With the Saints facing a third-and-10 here, they dial up a similar look. The middle linebacker turns his hips and bails deep to the trips side at the snap, and the deep post from the inside WR freezes the defender lined up over Watson. The result is an open pasture for the tight end, who sits down in the middle, makes the catch, and picks up an easy 15 yards to keep the chains moving.
Of course, like I mentioned, the Saints have been running these plays to Watson for the entirety of his three-season tenure. The difference this year is that Watson has picked up additional responsibilities in the passing game following Graham's departure.
In that March 2014 piece, I talked about the Saints' use of Graham in "triangle" concepts with the stick route. (I also spent a lot of that series needlessly wondering who the Lions would use to fill the roles of Jed Collins and Lance Moore.) Graham may be gone, but those concepts are still very much a part of the Saints' passing game. Only the receivers have changed.
The Saints run infinite variations of this concept, but the result is always one man in the flat, another going vertical, and the five- to six-yard stick from the last. The stick is the primary read on a three-step drop. By this point in his career, Brees is pretty much automatic at this.
Watson has parlayed that role into some semblance of Graham's success as a vertical threat, as well:
The Saints are going to show a similar look here, only with Watson in the slot. Watson and the middle receiver both fake a move to their destinations in the triangle (stick and flat, respectively) before joining the outside WR in getting vertical. Watch Watson whip his head around as though he's expecting the ball off the three-step drop. He gets up the seam before the defender can recover, and Brees puts a dart on him for the touchdown.
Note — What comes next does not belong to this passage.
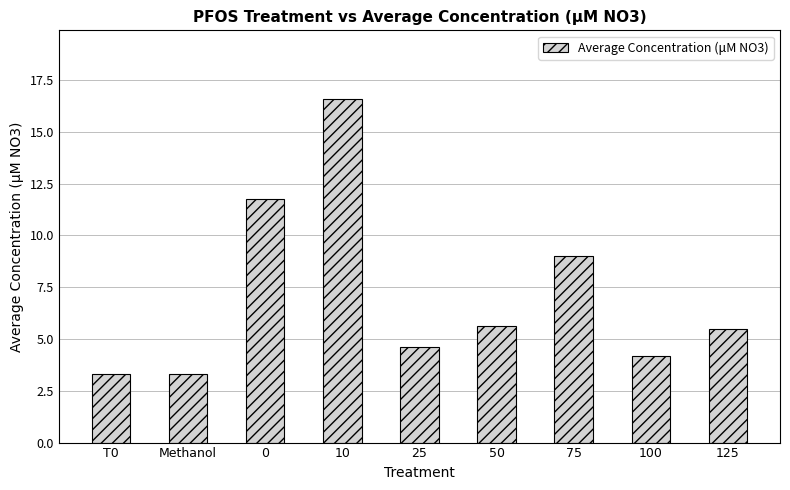

Is it true that the value at 10 is 16.6?

True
I'd love to say Watson has found some fountain of youth or improved his game in some dramatic way, but his enhanced production is more about workload and necessity than anything. Someone has to catch the ball for New Orleans. Watson's already been targeted more this season than in the previous two combined. But give the man credit, he's made the most of those opportunities. He won't ever reach the lofty heights of peak Jimmy Graham, but very few players could. Watson isn't going to outrun linebackers or outjump defensive backs, but he's sound enough in his route-running and body positioning that he creates windows for Brees' passes. When you have a remarkably accurate Hall of Fame quarterback, that's more than enough.